Le fond du propos est parfois, voir souvent, glaçant : les portraits d'enfants maltraités, vivant dans des conditions déplorables, des "fous" qui ont été broyés par la bétonnière des "grands ensembles" , les violences subies par la narratrice, qu'elles soient symboliques (absence de modèles racisé.e.s auxquel.le.s elle puisse s'identifier, expérience de la classe prépa au lycée Fénelon... ) ou très concrètes (agressions sexuelles), ou même cet ennui lancinant qui revient si souvent dans le récit...

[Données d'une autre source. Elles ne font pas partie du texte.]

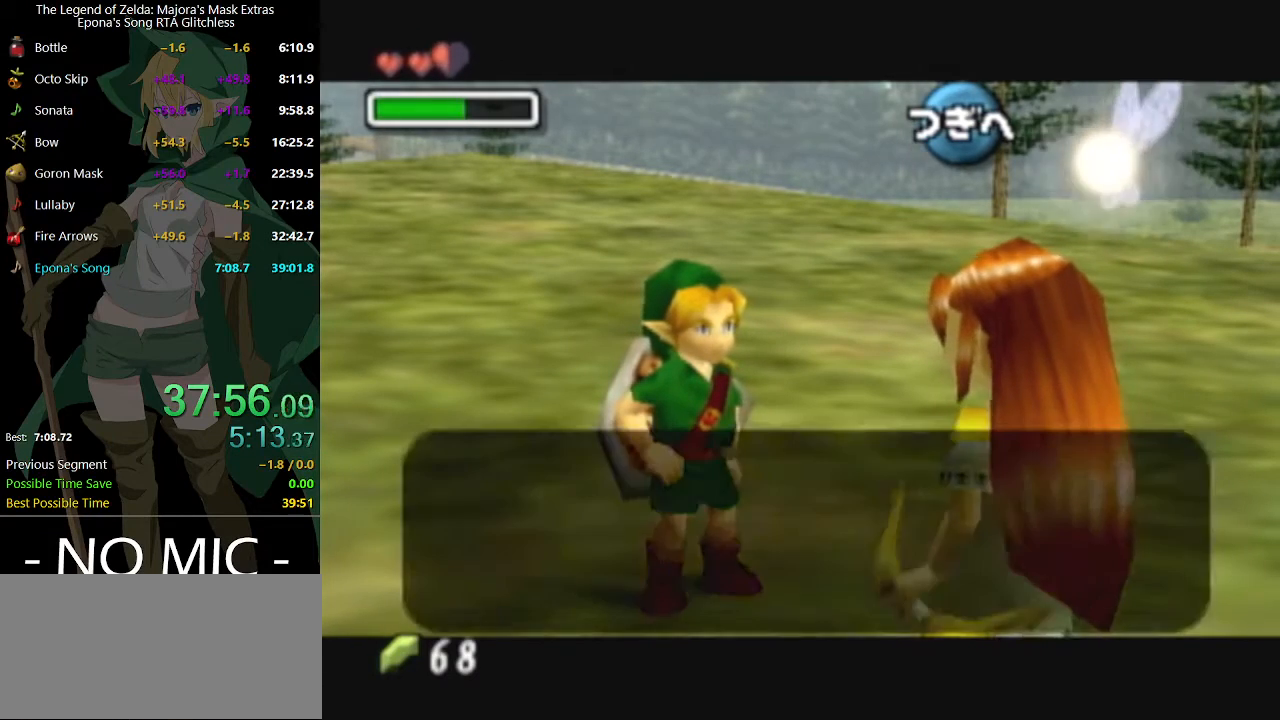
{"buttons": ["A"], "left_stick": "center", "right_stick": "center", "events": [[33, "A", "down"], [67, "A", "up"], [67, "B", "down"], [100, "B", "up"], [133, "B", "down"], [200, "B", "up"], [233, "A", "down"], [267, "A", "up"], [267, "B", "down"], [333, "A", "down"], [333, "B", "up"], [400, "A", "up"], [400, "B", "down"], [433, "B", "up"], [467, "A", "down"]]}
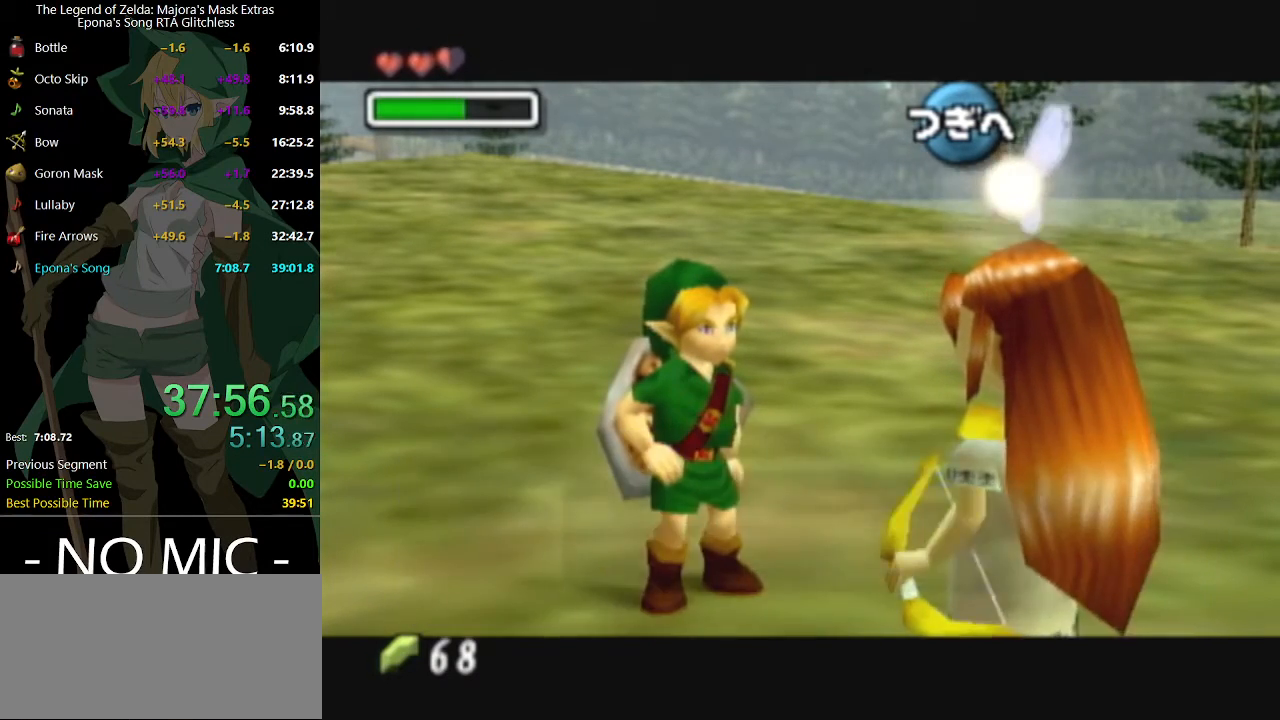
{"buttons": ["B"], "left_stick": "center", "right_stick": "center", "events": [[33, "A", "up"], [100, "A", "down"], [133, "A", "up"], [233, "B", "down"], [267, "B", "up"], [300, "A", "down"], [333, "A", "up"], [333, "B", "down"], [400, "A", "down"], [400, "B", "up"], [467, "A", "up"], [467, "B", "down"]]}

Et pourtant. On va être parfois dans la sidération : les faits nous sont livrés nus, sans violons, avec le langage d'une enfant qui étiquette le réel (un genre de conte d'apprentissage, façon Candide). On va parfois rire, tout simplement. Rire avec les ados et leurs blagues loufoques, rire des profs, rire de ces pédants du quartier latin (façon Rabelais). On va enfin être en colère contre le vrai séparatisme, celui des élites, contre ce mensonge revendu à toutes les sauces, celui de l'égalité des chances.
Mais on ne va pas pleurer, on ne va pas se moquer.
Bravo et merci, chère collègue.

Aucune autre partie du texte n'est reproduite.